[Collected data entries]
# # # #
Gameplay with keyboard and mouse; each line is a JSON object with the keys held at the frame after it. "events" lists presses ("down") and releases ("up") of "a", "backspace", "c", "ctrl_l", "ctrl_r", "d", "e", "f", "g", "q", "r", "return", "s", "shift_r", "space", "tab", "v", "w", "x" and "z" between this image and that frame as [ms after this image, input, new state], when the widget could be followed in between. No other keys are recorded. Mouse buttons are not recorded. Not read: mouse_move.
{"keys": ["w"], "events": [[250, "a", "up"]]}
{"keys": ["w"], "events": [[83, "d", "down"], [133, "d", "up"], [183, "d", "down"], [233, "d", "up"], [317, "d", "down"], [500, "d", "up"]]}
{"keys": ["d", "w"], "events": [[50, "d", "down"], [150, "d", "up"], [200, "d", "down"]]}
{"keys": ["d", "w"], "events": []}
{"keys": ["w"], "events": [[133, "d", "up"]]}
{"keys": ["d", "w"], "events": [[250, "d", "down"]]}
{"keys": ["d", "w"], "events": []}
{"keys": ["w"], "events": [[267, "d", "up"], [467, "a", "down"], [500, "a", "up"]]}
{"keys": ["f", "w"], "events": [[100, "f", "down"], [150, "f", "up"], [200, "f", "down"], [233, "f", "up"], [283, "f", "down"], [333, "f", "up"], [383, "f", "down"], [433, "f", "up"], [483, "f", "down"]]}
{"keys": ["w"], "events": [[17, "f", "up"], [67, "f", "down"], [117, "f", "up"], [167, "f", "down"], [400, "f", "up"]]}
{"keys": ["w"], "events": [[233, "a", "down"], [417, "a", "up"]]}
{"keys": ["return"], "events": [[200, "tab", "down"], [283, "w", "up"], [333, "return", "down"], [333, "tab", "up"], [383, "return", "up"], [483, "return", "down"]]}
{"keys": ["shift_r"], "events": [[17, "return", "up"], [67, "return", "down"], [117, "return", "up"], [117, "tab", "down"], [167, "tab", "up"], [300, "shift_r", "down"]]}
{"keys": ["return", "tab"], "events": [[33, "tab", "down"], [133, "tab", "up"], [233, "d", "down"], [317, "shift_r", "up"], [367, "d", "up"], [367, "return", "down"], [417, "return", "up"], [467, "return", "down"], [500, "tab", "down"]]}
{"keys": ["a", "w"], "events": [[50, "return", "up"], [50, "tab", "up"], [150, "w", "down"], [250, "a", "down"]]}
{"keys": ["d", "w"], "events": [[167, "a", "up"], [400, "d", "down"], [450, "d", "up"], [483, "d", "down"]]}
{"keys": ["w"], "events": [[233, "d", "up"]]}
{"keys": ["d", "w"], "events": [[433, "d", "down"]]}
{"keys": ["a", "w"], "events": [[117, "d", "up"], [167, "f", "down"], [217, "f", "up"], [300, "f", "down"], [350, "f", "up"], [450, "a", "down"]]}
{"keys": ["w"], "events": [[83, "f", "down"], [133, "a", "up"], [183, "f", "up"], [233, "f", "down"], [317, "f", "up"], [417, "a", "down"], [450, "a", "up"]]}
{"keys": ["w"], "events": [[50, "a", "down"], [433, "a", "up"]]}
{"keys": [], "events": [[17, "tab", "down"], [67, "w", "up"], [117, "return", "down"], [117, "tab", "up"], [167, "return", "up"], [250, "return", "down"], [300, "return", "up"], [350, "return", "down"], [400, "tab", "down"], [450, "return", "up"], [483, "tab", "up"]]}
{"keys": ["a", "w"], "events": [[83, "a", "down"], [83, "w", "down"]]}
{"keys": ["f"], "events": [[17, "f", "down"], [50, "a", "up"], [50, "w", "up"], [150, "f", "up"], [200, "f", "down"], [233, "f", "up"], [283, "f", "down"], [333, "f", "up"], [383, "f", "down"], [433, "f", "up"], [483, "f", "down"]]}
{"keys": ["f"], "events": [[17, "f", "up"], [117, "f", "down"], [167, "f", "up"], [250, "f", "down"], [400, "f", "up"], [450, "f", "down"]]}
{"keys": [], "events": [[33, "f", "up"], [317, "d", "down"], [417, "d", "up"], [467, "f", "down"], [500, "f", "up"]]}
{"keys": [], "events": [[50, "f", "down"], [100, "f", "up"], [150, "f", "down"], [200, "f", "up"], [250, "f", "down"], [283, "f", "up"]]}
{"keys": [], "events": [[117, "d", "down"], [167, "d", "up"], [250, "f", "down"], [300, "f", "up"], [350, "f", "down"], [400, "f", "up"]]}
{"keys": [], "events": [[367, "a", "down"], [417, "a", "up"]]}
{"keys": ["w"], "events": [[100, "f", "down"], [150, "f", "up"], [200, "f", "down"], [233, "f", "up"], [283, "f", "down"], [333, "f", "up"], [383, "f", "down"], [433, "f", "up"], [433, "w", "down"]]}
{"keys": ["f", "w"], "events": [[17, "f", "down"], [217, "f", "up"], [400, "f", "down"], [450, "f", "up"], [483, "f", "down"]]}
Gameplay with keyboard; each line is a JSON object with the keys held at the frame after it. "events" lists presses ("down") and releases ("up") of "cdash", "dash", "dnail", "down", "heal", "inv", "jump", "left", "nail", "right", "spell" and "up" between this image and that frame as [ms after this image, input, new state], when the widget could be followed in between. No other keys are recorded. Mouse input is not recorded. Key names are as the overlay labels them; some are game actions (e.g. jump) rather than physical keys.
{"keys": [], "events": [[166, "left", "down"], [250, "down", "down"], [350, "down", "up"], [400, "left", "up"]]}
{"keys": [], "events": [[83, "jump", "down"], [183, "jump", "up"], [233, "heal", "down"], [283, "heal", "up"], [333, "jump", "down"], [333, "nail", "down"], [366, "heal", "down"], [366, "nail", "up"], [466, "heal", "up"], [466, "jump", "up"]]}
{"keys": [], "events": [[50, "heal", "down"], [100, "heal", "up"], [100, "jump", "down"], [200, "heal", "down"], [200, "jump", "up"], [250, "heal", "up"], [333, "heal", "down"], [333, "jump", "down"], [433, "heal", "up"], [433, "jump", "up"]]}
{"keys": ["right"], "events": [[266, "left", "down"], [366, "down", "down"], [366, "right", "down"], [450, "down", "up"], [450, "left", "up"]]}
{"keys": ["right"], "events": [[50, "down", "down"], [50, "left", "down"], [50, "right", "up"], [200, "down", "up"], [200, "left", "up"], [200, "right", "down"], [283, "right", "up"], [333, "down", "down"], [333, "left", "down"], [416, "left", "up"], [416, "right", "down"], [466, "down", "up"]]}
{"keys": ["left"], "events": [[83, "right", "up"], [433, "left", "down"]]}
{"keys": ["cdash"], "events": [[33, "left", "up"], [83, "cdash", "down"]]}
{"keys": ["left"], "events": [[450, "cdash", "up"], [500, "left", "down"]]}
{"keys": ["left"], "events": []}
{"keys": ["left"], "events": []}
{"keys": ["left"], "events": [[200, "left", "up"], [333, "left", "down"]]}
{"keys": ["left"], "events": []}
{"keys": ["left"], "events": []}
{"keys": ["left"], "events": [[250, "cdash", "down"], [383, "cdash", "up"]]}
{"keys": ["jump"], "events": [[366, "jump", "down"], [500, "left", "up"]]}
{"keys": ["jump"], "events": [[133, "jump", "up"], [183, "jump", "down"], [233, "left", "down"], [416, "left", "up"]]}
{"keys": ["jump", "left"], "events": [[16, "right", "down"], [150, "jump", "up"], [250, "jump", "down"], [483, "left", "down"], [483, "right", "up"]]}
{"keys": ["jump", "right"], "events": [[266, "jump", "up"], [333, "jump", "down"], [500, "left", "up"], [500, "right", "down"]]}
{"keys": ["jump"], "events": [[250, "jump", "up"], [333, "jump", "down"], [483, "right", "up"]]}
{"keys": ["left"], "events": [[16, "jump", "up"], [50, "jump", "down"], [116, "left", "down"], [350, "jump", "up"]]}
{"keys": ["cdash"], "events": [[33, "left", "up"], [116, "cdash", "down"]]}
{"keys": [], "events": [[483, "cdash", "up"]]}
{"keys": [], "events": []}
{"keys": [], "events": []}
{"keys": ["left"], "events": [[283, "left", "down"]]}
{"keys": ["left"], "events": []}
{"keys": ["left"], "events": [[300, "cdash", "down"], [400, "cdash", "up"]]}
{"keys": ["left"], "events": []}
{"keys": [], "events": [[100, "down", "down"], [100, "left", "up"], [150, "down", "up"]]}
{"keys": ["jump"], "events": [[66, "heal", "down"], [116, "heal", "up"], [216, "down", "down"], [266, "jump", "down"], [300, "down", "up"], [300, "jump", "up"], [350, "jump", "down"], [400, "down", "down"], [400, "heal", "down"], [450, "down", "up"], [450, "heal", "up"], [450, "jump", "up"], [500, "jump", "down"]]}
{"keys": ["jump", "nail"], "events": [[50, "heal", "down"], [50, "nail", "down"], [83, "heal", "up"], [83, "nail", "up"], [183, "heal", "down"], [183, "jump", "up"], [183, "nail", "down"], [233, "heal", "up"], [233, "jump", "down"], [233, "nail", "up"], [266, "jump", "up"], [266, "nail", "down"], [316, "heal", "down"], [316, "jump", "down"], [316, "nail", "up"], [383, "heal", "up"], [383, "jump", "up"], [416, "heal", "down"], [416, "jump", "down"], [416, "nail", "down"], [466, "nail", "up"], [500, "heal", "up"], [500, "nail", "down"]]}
# # # #
Each line of the data that includes "other" counts once; say how many there are, giving nothing but the number.

_Response to this exercise_: 2